**TASK ITEM:**
In the following listing, find the lines containing "施工面積" and report them.

**SOURCE RECORDS:**
——

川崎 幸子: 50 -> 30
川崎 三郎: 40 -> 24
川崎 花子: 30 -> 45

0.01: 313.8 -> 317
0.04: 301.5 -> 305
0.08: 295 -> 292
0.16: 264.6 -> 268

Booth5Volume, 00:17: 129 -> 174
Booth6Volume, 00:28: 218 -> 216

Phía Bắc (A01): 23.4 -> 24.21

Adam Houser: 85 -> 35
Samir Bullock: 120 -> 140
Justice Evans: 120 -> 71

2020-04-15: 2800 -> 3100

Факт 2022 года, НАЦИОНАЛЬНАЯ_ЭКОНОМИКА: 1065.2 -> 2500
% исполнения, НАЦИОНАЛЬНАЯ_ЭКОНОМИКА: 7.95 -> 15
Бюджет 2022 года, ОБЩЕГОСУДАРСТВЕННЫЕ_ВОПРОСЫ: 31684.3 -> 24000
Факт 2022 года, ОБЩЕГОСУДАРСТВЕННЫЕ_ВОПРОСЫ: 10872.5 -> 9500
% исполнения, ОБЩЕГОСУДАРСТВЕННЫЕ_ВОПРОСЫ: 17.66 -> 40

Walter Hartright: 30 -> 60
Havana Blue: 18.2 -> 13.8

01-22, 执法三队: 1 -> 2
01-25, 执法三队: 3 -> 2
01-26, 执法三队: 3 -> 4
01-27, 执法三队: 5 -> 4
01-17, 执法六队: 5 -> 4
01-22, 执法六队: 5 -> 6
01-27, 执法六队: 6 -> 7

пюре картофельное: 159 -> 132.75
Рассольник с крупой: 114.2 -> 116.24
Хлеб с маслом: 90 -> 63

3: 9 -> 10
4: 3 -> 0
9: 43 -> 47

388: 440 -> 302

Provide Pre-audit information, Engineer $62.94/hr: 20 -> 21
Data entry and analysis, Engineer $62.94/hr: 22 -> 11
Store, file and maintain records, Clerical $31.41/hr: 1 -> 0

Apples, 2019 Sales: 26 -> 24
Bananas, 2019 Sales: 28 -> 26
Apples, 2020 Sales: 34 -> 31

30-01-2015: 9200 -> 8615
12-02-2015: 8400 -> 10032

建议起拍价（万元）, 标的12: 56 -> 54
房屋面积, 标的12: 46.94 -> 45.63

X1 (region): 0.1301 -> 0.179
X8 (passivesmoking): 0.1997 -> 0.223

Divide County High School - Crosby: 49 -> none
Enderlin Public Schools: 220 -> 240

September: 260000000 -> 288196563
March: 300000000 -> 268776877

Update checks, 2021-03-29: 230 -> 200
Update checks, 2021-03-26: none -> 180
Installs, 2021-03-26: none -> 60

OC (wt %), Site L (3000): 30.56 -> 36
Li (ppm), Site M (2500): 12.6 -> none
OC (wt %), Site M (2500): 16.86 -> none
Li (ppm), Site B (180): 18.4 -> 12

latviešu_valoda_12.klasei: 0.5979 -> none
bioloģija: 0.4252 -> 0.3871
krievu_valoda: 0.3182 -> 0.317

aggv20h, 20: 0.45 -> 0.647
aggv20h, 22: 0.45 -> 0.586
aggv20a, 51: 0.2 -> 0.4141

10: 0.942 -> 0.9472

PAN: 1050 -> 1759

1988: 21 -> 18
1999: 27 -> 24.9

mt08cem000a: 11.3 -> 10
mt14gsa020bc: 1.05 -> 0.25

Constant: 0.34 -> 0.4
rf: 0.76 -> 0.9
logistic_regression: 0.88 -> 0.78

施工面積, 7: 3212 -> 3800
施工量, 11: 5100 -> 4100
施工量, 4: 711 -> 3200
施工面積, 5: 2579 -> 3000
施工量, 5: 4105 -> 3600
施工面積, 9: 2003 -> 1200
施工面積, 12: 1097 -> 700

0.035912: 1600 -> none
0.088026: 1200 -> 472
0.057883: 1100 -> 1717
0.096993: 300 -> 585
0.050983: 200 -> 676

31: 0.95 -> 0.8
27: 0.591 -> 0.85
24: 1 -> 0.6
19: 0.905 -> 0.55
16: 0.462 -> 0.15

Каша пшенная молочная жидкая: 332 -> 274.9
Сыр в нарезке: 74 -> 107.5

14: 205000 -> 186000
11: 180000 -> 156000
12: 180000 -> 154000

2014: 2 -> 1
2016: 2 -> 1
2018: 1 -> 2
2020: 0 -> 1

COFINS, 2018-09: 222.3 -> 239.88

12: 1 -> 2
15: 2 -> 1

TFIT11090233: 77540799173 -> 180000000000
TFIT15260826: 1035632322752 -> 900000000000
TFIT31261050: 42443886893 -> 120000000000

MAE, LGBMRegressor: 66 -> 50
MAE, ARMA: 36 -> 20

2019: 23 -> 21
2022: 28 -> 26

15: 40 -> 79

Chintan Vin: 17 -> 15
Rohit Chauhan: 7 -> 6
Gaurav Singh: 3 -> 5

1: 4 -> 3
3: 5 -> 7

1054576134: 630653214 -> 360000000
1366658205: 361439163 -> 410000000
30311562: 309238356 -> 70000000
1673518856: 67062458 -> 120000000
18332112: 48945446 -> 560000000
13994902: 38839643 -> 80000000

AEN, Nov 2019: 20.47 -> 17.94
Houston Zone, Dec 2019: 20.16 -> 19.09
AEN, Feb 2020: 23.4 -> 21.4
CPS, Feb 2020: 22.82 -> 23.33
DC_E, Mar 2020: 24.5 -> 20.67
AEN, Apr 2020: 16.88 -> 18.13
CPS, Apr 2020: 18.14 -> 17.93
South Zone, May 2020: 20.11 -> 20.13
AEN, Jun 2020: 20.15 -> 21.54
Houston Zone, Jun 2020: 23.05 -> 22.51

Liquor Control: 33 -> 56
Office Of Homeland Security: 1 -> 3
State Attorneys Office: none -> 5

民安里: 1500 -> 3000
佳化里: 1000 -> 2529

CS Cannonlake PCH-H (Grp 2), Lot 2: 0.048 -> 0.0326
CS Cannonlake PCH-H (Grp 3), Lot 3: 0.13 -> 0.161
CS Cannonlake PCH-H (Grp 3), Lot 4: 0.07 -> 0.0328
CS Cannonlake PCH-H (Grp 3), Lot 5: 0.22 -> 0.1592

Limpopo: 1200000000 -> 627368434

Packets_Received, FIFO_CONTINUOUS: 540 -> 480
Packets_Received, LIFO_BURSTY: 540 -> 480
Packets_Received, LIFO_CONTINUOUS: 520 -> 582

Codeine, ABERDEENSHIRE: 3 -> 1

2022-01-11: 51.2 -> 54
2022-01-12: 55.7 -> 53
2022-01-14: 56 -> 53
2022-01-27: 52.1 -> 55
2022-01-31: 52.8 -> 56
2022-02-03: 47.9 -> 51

——

**WRITTEN RESPONSE:**
施工面積, 7: 3212 -> 3800
施工面積, 5: 2579 -> 3000
施工面積, 9: 2003 -> 1200
施工面積, 12: 1097 -> 700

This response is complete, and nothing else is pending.